Using 'case' in PairRDDFunctions.reduceByK

2019-01-18 16:08发布

问题:

This is the syntax for method reduceByKey

def reduceByKey(func: (V, V) ⇒ V): RDD[(K, V)] 

In a word count program I am practicing, I see this code,

val counts = words.map(word => (word, 1)).reduceByKey{case (x, y) => x + y}

The application works with (x, y) instead of case(x, y). What is the use of case here. I did also check the answer from @ghik here. but not able to understand

回答1:

Scala supports multiple ways of defining anonymous functions.

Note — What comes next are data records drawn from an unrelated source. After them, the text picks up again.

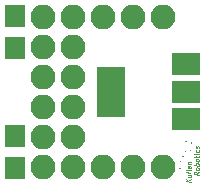
<source format=gts>
G04 #@! TF.FileFunction,Soldermask,Top*
%FSLAX46Y46*%
G04 Gerber Fmt 4.6, Leading zero omitted, Abs format (unit mm)*
G04 Created by KiCad (PCBNEW 4.0.7) date 2018 April 02, Monday 17:07:15*
%MOMM*%
%LPD*%
G01*
G04 APERTURE LIST*
%ADD10C,0.100000*%
%ADD11O,2.100000X2.100000*%
%ADD12R,2.400000X4.200000*%
%ADD13R,2.400000X1.900000*%
%ADD14R,1.700000X1.900000*%
G04 APERTURE END LIST*
D10*
X152781000Y-100726857D02*
X152800048Y-100745905D01*
X152781000Y-100764952D01*
X152761952Y-100745905D01*
X152781000Y-100726857D01*
X152781000Y-100764952D01*
X152733357Y-101346000D02*
X152752405Y-101326952D01*
X152771452Y-101346000D01*
X152752405Y-101365048D01*
X152733357Y-101346000D01*
X152771452Y-101346000D01*
X152987357Y-100330000D02*
X153006405Y-100310952D01*
X153025452Y-100330000D01*
X153006405Y-100349048D01*
X152987357Y-100330000D01*
X153025452Y-100330000D01*
X153177857Y-99885500D02*
X153196905Y-99866452D01*
X153215952Y-99885500D01*
X153196905Y-99904548D01*
X153177857Y-99885500D01*
X153215952Y-99885500D01*
X153241357Y-99060000D02*
X153260405Y-99040952D01*
X153279452Y-99060000D01*
X153260405Y-99079048D01*
X153241357Y-99060000D01*
X153279452Y-99060000D01*
X153685857Y-99187000D02*
X153704905Y-99167952D01*
X153723952Y-99187000D01*
X153704905Y-99206048D01*
X153685857Y-99187000D01*
X153723952Y-99187000D01*
X153622357Y-99822000D02*
X153641405Y-99802952D01*
X153660452Y-99822000D01*
X153641405Y-99841048D01*
X153622357Y-99822000D01*
X153660452Y-99822000D01*
X153691452Y-102518381D02*
X153291452Y-102468381D01*
X153691452Y-102289809D02*
X153462881Y-102432667D01*
X153291452Y-102239809D02*
X153520024Y-102496952D01*
X153424786Y-101913619D02*
X153691452Y-101946952D01*
X153424786Y-102085048D02*
X153634310Y-102111238D01*
X153672405Y-102096952D01*
X153691452Y-102061238D01*
X153691452Y-102004095D01*
X153672405Y-101963619D01*
X153653357Y-101942190D01*
X153691452Y-101699333D02*
X153672405Y-101735047D01*
X153634310Y-101749333D01*
X153291452Y-101706476D01*
X153691452Y-101489809D02*
X153672405Y-101525523D01*
X153634310Y-101539809D01*
X153291452Y-101496952D01*
X153672405Y-101182666D02*
X153691452Y-101223142D01*
X153691452Y-101299333D01*
X153672405Y-101335047D01*
X153634310Y-101349333D01*
X153481929Y-101330286D01*
X153443833Y-101306476D01*
X153424786Y-101266000D01*
X153424786Y-101189809D01*
X153443833Y-101154095D01*
X153481929Y-101139809D01*
X153520024Y-101144570D01*
X153558119Y-101339809D01*
X153424786Y-100961238D02*
X153691452Y-100994571D01*
X153462881Y-100966000D02*
X153443833Y-100944571D01*
X153424786Y-100904095D01*
X153424786Y-100846952D01*
X153443833Y-100811238D01*
X153481929Y-100796952D01*
X153691452Y-100823142D01*
X154391452Y-101680285D02*
X154200976Y-101789809D01*
X154391452Y-101908857D02*
X153991452Y-101858857D01*
X153991452Y-101706476D01*
X154010500Y-101670762D01*
X154029548Y-101654095D01*
X154067643Y-101639809D01*
X154124786Y-101646952D01*
X154162881Y-101670762D01*
X154181929Y-101692191D01*
X154200976Y-101732666D01*
X154200976Y-101885047D01*
X154391452Y-101451714D02*
X154372405Y-101487428D01*
X154353357Y-101504095D01*
X154315262Y-101518381D01*
X154200976Y-101504095D01*
X154162881Y-101480286D01*
X154143833Y-101458857D01*
X154124786Y-101418381D01*
X154124786Y-101361238D01*
X154143833Y-101325524D01*
X154162881Y-101308857D01*
X154200976Y-101294571D01*
X154315262Y-101308857D01*
X154353357Y-101332666D01*
X154372405Y-101354095D01*
X154391452Y-101394571D01*
X154391452Y-101451714D01*
X154391452Y-101146952D02*
X153991452Y-101096952D01*
X154143833Y-101116000D02*
X154124786Y-101075524D01*
X154124786Y-100999333D01*
X154143833Y-100963619D01*
X154162881Y-100946952D01*
X154200976Y-100932666D01*
X154315262Y-100946952D01*
X154353357Y-100970761D01*
X154372405Y-100992190D01*
X154391452Y-101032666D01*
X154391452Y-101108857D01*
X154372405Y-101144571D01*
X154391452Y-100727904D02*
X154372405Y-100763618D01*
X154353357Y-100780285D01*
X154315262Y-100794571D01*
X154200976Y-100780285D01*
X154162881Y-100756476D01*
X154143833Y-100735047D01*
X154124786Y-100694571D01*
X154124786Y-100637428D01*
X154143833Y-100601714D01*
X154162881Y-100585047D01*
X154200976Y-100570761D01*
X154315262Y-100585047D01*
X154353357Y-100608856D01*
X154372405Y-100630285D01*
X154391452Y-100670761D01*
X154391452Y-100727904D01*
X154124786Y-100446952D02*
X154124786Y-100294571D01*
X153991452Y-100373142D02*
X154334310Y-100415999D01*
X154372405Y-100401713D01*
X154391452Y-100365999D01*
X154391452Y-100327904D01*
X154391452Y-100194571D02*
X154124786Y-100161238D01*
X153991452Y-100144571D02*
X154010500Y-100166000D01*
X154029548Y-100149333D01*
X154010500Y-100127904D01*
X153991452Y-100144571D01*
X154029548Y-100149333D01*
X154372405Y-99830285D02*
X154391452Y-99870762D01*
X154391452Y-99946952D01*
X154372405Y-99982666D01*
X154353357Y-99999333D01*
X154315262Y-100013619D01*
X154200976Y-99999333D01*
X154162881Y-99975524D01*
X154143833Y-99954095D01*
X154124786Y-99913619D01*
X154124786Y-99837429D01*
X154143833Y-99801714D01*
X154372405Y-99677905D02*
X154391452Y-99642190D01*
X154391452Y-99566000D01*
X154372405Y-99525524D01*
X154334310Y-99501714D01*
X154315262Y-99499333D01*
X154277167Y-99513619D01*
X154258119Y-99549333D01*
X154258119Y-99606476D01*
X154239071Y-99642190D01*
X154200976Y-99656476D01*
X154181929Y-99654096D01*
X154143833Y-99630286D01*
X154124786Y-99589810D01*
X154124786Y-99532667D01*
X154143833Y-99496953D01*
D11*
X143764000Y-91059000D03*
X141224000Y-91059000D03*
X143764000Y-93599000D03*
X141224000Y-93599000D03*
X143764000Y-96139000D03*
X141224000Y-96139000D03*
X143764000Y-98679000D03*
X141224000Y-98679000D03*
D12*
X146964000Y-94869000D03*
D13*
X153264000Y-94869000D03*
X153264000Y-92569000D03*
X153264000Y-97169000D03*
D11*
X141224000Y-101219000D03*
X143764000Y-101219000D03*
X146304000Y-101219000D03*
X148844000Y-101219000D03*
X151384000Y-101219000D03*
X141224000Y-88519000D03*
X143764000Y-88519000D03*
X146304000Y-88519000D03*
X148844000Y-88519000D03*
X151384000Y-88519000D03*
D14*
X138811000Y-91139000D03*
X138811000Y-88439000D03*
X138811000Y-98599000D03*
X138811000Y-101299000D03*
M02*

</source>
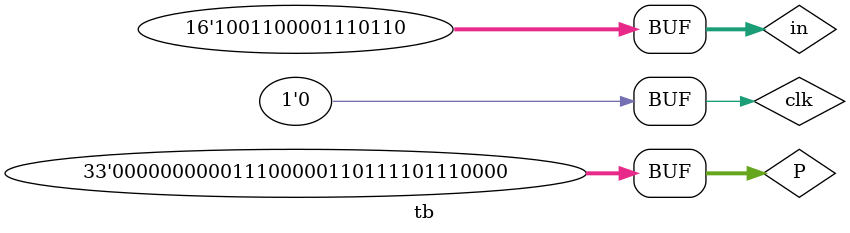
<source format=v>
module tb();
  reg[15:0] in;
  reg[4*8:0] P;
  reg clk;
  
  wire[15:0] out;
  
  
  StackMemory  sm(in,P,out,clk);
  
  initial
  begin
    
    
    $monitor("time=%d,out=%h",$time,out);
    
    in=16'hffff;
    P="pop";
    clk=!clk;
    #10
    P="push";
    #10
    
    in=16'hffaa;
    
    #10
    
    in=16'hf66f;
    
    #10
    
    in=16'hff9f;
    
    #10
    
    in=16'h0000;
    
    #10
    
    in=16'h666f;
    
    #10
    
    in=16'h1234;
    
    #10
    
    in=16'h9876;
    clk=1'b0;
    #10
    P="pop";
    clk=!clk;
    #10
    P="pop";
    clk=!clk;
    #10
    P="pop";
    clk=!clk;
    #10
    P="pop";
    clk=!clk;
    #10
    P="pop";
    clk=!clk;
    #10
    P="pop";
    clk=!clk;
    #10
    P="pop";
    clk=!clk;
    #10
    P="pop";
    clk=!clk;
    #10
    P="pop";
    clk=!clk;
    #10
    P="pop";
    clk=!clk;
  end
  
endmodule
</source>
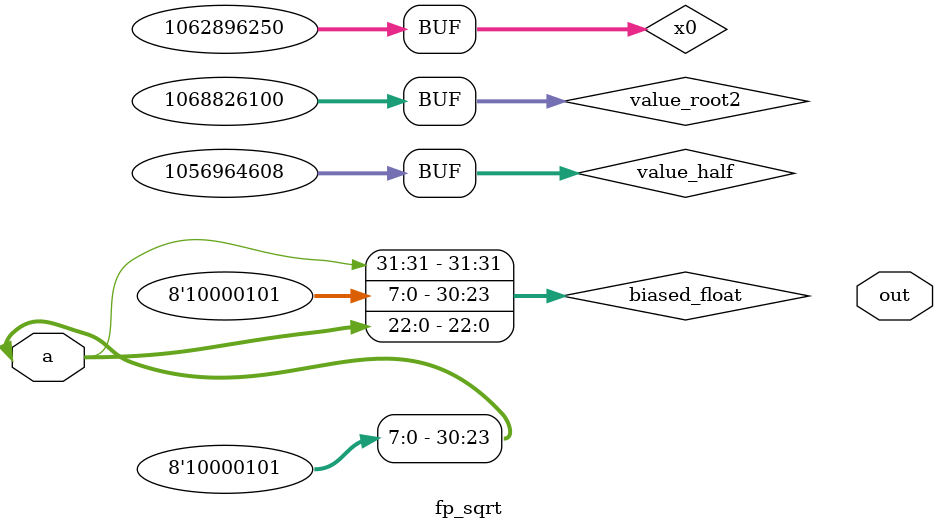
<source format=sv>

`include "fp_adder.sv"
`include "fp_multiplier.sv"



module fp_sqrt (a,out);

// port declarations
input logic [31:0]a;
output logic [31:0]out;

// sign exponent and mantissa declaration for all ip and op's



// internal signals

logic [31:0] value_root2;
assign value_root2 = 32'h3FB4FDF4; // binary equivalent for root 2

logic [31:0]biased_float; // equivalent to calculating X

logic [31:0] value_half;
assign value_half=32'h3F000000;

// iteration vars

logic [31:0] x0; // initial seed
assign x0=32'h3F5A827A; // value is 0.853553414345
logic [31:0] x1; 
logic [31:0] x2;
logic [31:0] x3; 
logic [31:0] x4; 


// intermediate var in iterations
logic [31:0]d1; // iteration 1 division
logic [31:0]a1; // iteration 1 addition

logic [31:0]d2; // iteration 2 division
logic [31:0]a2; // iteration 2 addition

logic [31:0]d3; // iteration 3 division
logic [31:0]a3; // iteration 3 addition



assign biased_float=a;
assign biased_float[30:23]=8'b10000101; // making exponent as 126 so mantissa is biases b/w 0.5 to 1
// calculation of Y now
// iteration 1
fp_divider div1 (X,x0,d1); // calc X/xo
fp_adder add1 (x0,d1,a1);
fp_multiplier mul1 (value_half,a1,x1); 
// iteration 2
fp_divider div2 (X,x1,d2); // calc X/xo
fp_adder add2 (x1,d2,a2);
fp_multiplier mul2 (value_half,a1,x2); 
// iteration 3
fp_divider div3 (X,x2,d3); // calc X/xo
fp_adder add3 (x2,a3);
fp_multiplier mul3 (value_half,a3,x3); 
// calculation of X that is Y*C now c happens to be root2
fp_multiplier m4 (x3,value_root2,x4);


    








endmodule

</source>
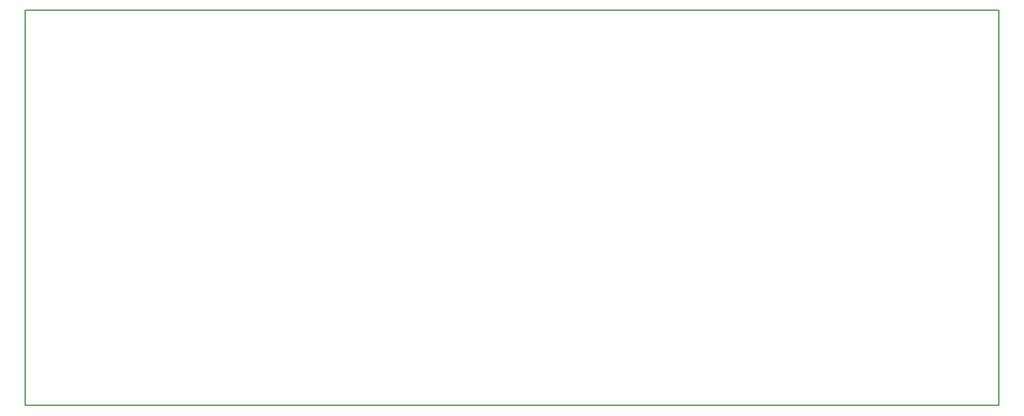
<source format=gm1>
G04*
G04 #@! TF.GenerationSoftware,Altium Limited,Altium Designer,19.1.8 (144)*
G04*
G04 Layer_Color=16711935*
%FSLAX25Y25*%
%MOIN*%
G70*
G01*
G75*
%ADD12C,0.00787*%
D12*
X0Y220000D02*
X542000D01*
X0Y0D02*
Y220000D01*
Y0D02*
X542000D01*
Y220000D01*
M02*

</source>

The "case" version is so called Pattern Matching Anonymous Functions which is more or less equivalent to:

(x: Int, y: Int) => (x, y) match { case (x, y) => x + y }

while version without case is pretty much what it looks like:

(x: Int, y: Int) => x + y

In this case simple _ + _ would be enough though:

val counts = words.map(word => (word, 1)).reduceByKey(_ + _)

Probably the simplest case when you can benefit from using pattern matching is when you deal with Scala Options:

(x: Option[Int], y: Option[Int]) => (x, y) match {
    case (Some(xv), Some(yv)) => xv + yv
    case (Some(xv), _) => xv
    case (_, Some(yv)) => yv
    case _ => 0
}